At a workshop they attended, they were correctly told to list the equity in their apartment building on their FAFSA as a personal investment. This investment, however, raised their Expected Family Contribution (EFC) by over $15,000 which, in turn, required them to take out a Parent PLUS Loan to pay for college.
What really cost this family is that they had to report this asset every year for all four kids. That likely added over a quarter of a million dollars to the cost of educating their children. What’s so frustrating about this example is that no one told the family at the FAFSA workshop they attended one key point — that they could have taken legal steps to convert that personal asset into a business asset with no requirement to list it on the FAFSA.
There are dozens of other examples that can cause the cost of college to skyrocket. The simple mistake of having college savings in the student’s name instead of the parents’ name, for example, can mean thousands of dollars in additional costs.
Many high schools and colleges consider academics and finances to be two separate spheres, when in fact they are closely linked.
In “Why Admissions and Financial-Aid Professionals Should Work Together,” Chris George, then assistant vice chancellor for enrollment and director of financial aid at the University of Denver, argued that admissions and financial aid should not be separate and isolated parts of the application and admissions decision, with the offices having little knowledge of what was going on with the other side.
Instead, he encouraged his peers on both sides of the divide to educate themselves in the interest of doing a better job for their college families.

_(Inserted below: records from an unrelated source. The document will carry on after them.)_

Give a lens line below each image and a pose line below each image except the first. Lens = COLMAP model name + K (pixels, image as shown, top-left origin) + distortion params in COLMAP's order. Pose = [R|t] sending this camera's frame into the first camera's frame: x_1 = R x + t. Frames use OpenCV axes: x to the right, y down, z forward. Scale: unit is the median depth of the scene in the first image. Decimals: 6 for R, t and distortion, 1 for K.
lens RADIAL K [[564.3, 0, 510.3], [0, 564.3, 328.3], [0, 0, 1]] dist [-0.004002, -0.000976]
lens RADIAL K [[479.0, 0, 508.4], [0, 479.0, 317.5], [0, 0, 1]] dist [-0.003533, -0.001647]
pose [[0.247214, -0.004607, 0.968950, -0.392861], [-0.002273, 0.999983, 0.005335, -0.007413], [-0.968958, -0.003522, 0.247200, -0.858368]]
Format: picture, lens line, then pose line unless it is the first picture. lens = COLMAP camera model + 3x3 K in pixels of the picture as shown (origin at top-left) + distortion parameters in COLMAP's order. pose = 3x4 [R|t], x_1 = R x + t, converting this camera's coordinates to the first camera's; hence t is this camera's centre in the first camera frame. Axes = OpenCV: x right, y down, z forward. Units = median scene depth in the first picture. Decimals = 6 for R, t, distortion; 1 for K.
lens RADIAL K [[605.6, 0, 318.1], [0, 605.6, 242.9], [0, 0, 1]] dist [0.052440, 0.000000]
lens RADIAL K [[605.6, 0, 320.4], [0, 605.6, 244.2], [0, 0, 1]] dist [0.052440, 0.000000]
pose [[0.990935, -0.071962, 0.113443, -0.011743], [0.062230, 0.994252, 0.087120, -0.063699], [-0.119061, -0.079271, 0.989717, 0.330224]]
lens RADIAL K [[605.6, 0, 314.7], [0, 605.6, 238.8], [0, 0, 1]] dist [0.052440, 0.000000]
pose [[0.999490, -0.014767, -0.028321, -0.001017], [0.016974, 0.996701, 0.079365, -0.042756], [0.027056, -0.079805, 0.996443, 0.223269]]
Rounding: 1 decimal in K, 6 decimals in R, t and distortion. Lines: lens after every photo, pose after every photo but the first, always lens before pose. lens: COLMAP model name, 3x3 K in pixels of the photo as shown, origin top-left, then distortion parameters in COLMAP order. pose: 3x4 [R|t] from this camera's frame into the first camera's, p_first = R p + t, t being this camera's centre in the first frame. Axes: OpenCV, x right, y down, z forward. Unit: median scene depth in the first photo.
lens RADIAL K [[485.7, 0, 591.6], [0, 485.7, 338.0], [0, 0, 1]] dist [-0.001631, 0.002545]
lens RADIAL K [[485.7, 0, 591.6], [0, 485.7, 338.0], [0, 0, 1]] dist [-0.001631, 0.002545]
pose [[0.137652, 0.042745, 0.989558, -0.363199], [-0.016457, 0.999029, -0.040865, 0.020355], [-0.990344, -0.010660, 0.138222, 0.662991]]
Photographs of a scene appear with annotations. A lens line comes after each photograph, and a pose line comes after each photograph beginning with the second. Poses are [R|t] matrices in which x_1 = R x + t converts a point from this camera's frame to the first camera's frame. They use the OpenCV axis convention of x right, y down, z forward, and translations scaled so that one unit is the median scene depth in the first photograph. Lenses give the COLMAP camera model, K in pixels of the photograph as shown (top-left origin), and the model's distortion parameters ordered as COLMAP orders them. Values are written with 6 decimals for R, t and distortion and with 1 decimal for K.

George now serves as dean of admissions and financial aid at St. Olaf College in Minnesota.
For high schools, bridging the academic-financial divide could mean adding financial aid education in curriculums for those who will be helping families pay for college, or seeking partnerships with individuals and organizations that can fill this important knowledge gap.
Ignorance about federal loan strategies is common. Many people don't know the basics. Try asking parents or academic counselors about the Parent PLUS Loan, for example. Most know only that it carries a high interest rate and therefore they should avoid it. Few are aware of the steps they can take to ease the burden of sizable Parent PLUS Loan balances.
Part of the problem is that the federal government (which administers these loans) changed the rules for the Parent PLUS Loan Program in 2011 and then, in 2014, changed them again back to where they were before 2011. Because of that, parents who research the topic often land on erroneous or out-of-date information.
Similarly, when parents research repayment programs, they may find articles pointing out that there are no income-based payback programs or forgiveness programs for Parent PLUS Loans. Strictly speaking, that’s true. But if parents take the extra step of moving their Parent PLUS Loan balance into the Government Consolidation Program, they can take advantage of loan forgiveness programs. Unfortunately, that bit of information is missing from most high school discussions of the FAFSA.
Finally, there are unscrupulous private lenders that are using this confusion for their own benefit. They spotlight their lower interest rates, side-stepping the fact that a family’s special circumstances could make the Parent PLUS Loan a more favorable option.
All this combined with the complexity of our government loan programs speaks to the need to do more to help parents with this process. If we don't fill the financial aid knowledge gap, there will continue to be two prices for college for our middle-income families — one for the informed and another, much higher one, for the uninformed.
College is expensive, but families who do their homework can find ways to keep it from busting their budgets.